Chris,

> The great majority of the time, cookies are used for two 
> things.  User prefs
> at a site that provides custom page display.  (my.yahoo.com, 
> excite.com,
> etc.) And online shopping sites that have a "shopping cart" 
> type of setup.
> In the latter case, the cookie only contains information 
> about the items you
> have purchased, and typically has a short expiration period.
> 
> Chris

There appears to be another use for Cookies, which I haven't completely
figured out yet. Just for the fun of it, I recently set my browser to notify
me before setting any type of cookie, and found out that a lot of banners
and ads seem to want to set cookies. Just set your cookie prefs to 'always
ask' and go to http://v3.vapor.com, the ad at the top wil try to set a
cookie.

I haven't looked into it yet, but since banners and ads can come from other
sites, setting cookies from these sites would allow the source of the banner
or ad to see if you have visited other sites which show their banners. This
way, the banner and ad producers can try and find patterns in visitor
behaviour and will probably try to modify the ads and banners to try and
give you more specific ads they think you will like.
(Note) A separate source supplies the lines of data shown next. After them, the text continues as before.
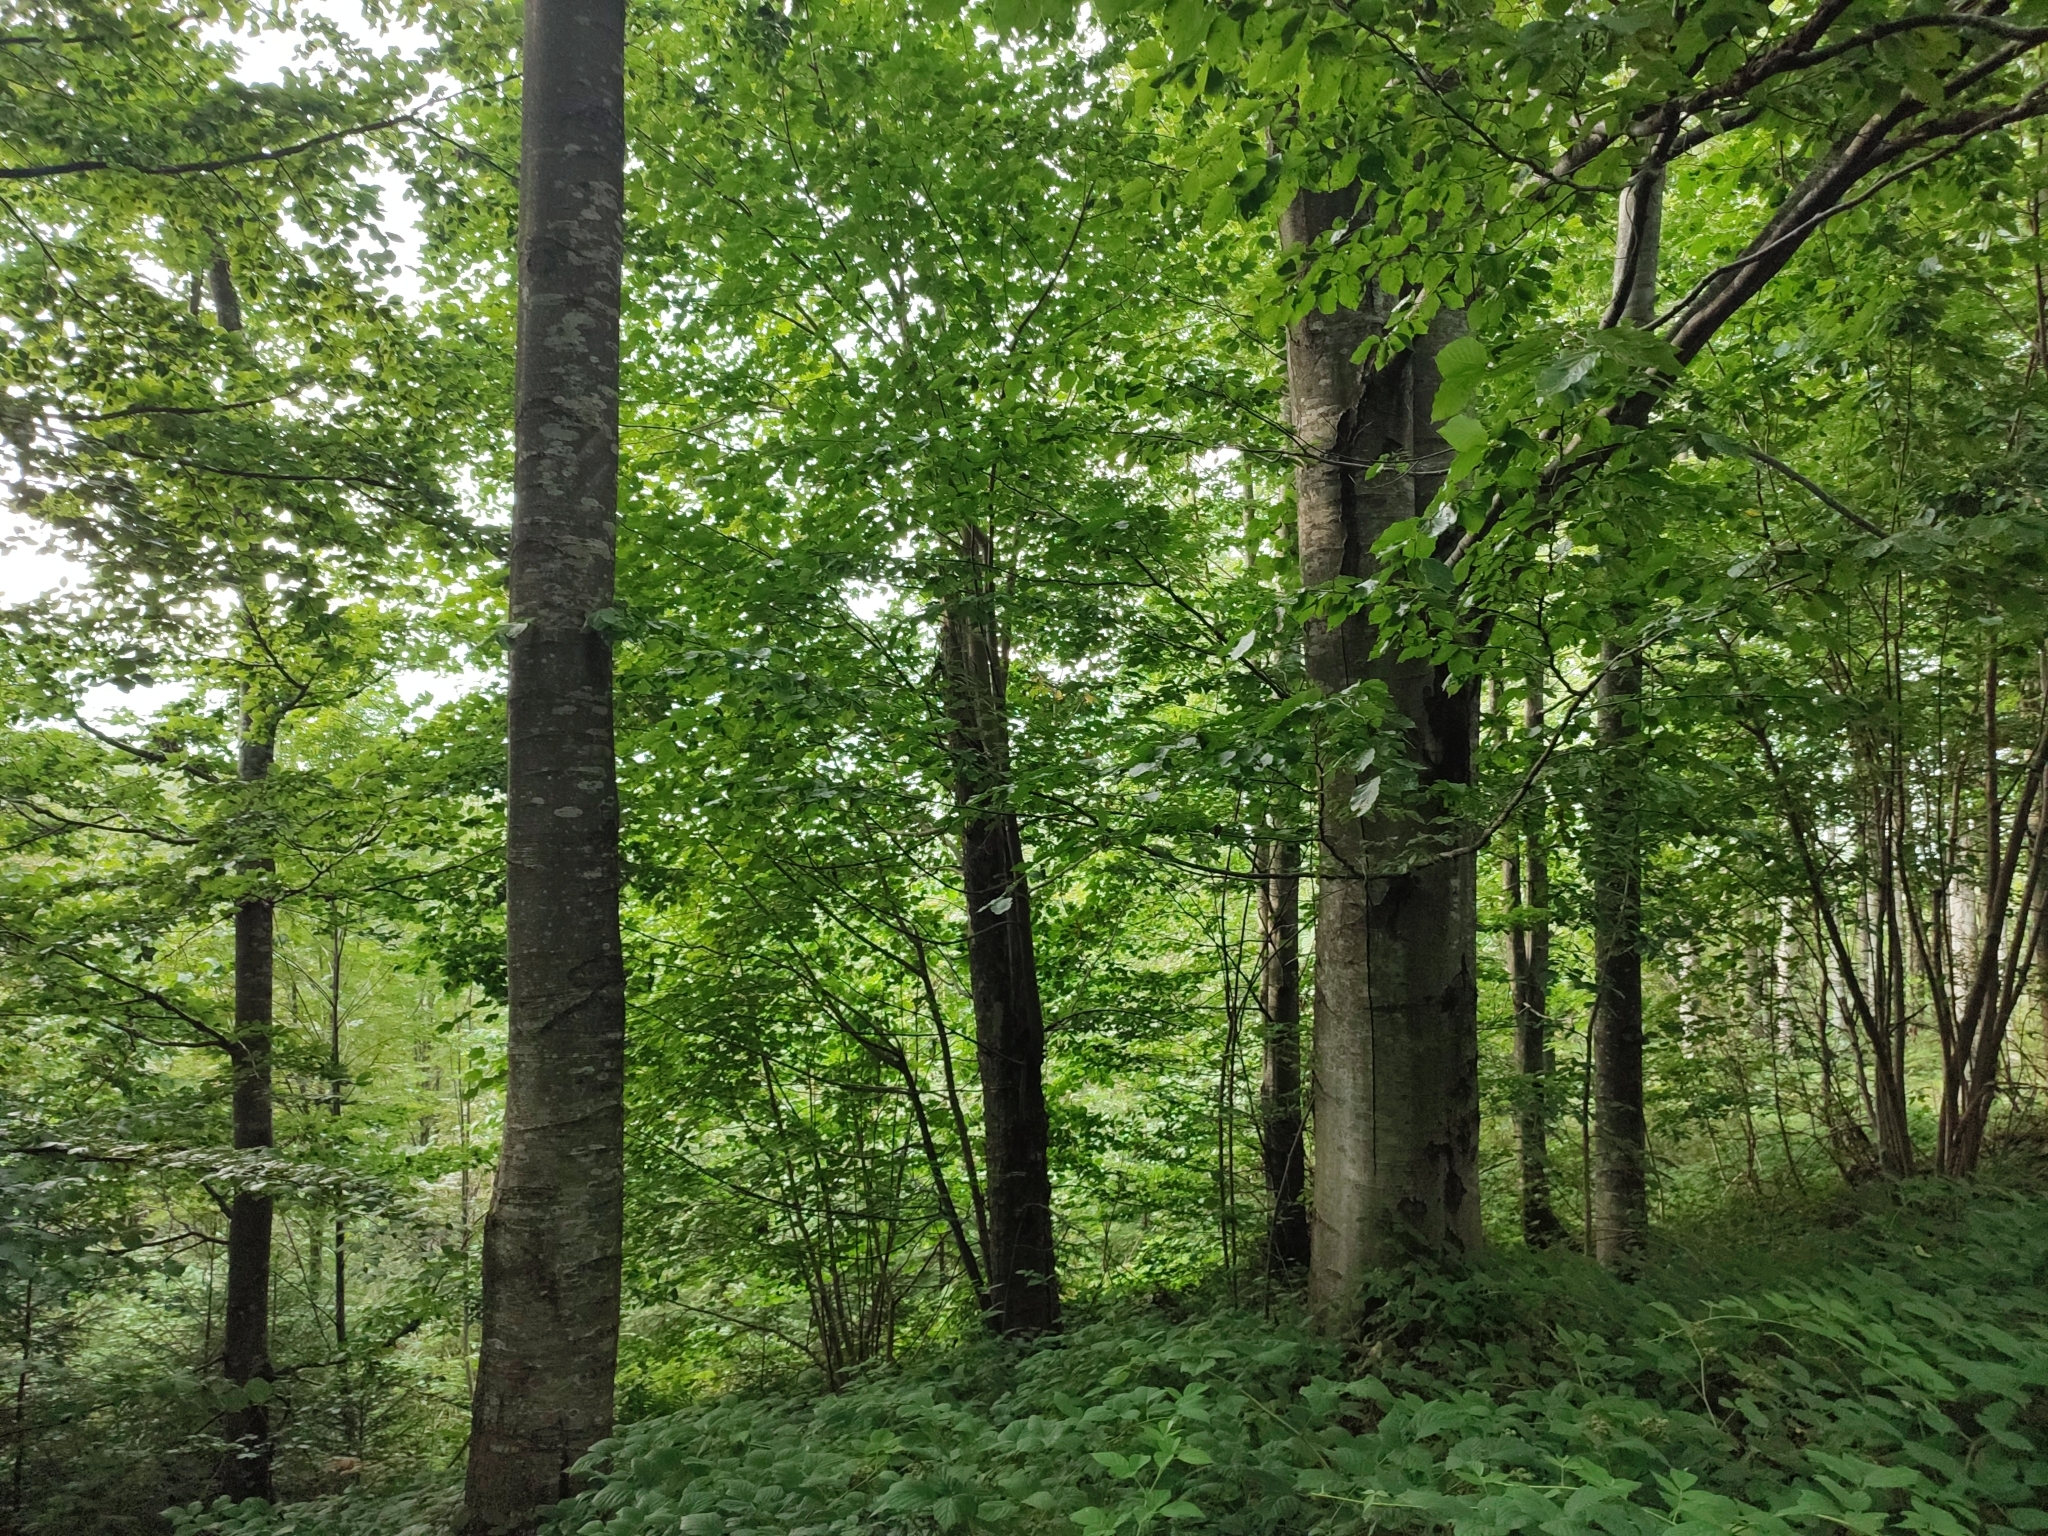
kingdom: Plantae
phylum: Tracheophyta
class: Magnoliopsida
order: Fagales
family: Fagaceae
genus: Fagus
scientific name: Fagus sylvatica
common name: Beech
For the PC, there was a program called AtGuard (not available any more),
which filtered out banners and advertisements very effectively. It seemed to
be based on the principle that most commercial sites use names like
'advertisement' for their banner includes, so filtering out anything that
has 'adv' in it gets rid of 90% of the ads.

This kind of functionality would be really great, as it not only gets rid of
unwanted ads, it will render pages faster and require less bandwidth.